Study material below:

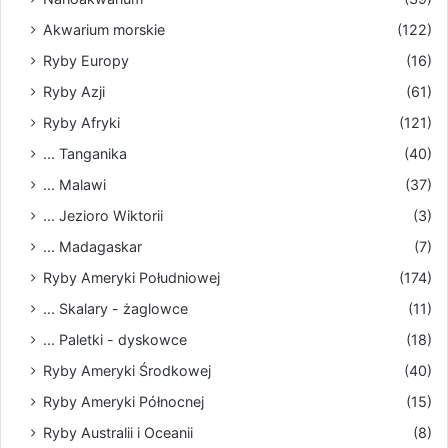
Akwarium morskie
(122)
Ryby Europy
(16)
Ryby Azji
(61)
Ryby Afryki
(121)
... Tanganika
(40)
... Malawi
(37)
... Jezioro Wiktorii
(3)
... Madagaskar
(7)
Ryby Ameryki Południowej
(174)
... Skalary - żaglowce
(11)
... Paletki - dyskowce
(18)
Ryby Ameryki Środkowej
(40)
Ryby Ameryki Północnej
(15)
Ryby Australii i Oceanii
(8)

End of Study material.

Pictures aside, every entry above must be repeated exactly.

Akwarium morskie
(122)
Ryby Europy
(16)
Ryby Azji
(61)
Ryby Afryki
(121)
... Tanganika
(40)
... Malawi
(37)
... Jezioro Wiktorii
(3)
... Madagaskar
(7)
Ryby Ameryki Południowej
(174)
... Skalary - żaglowce
(11)
... Paletki - dyskowce
(18)
Ryby Ameryki Środkowej
(40)
Ryby Ameryki Północnej
(15)
Ryby Australii i Oceanii
(8)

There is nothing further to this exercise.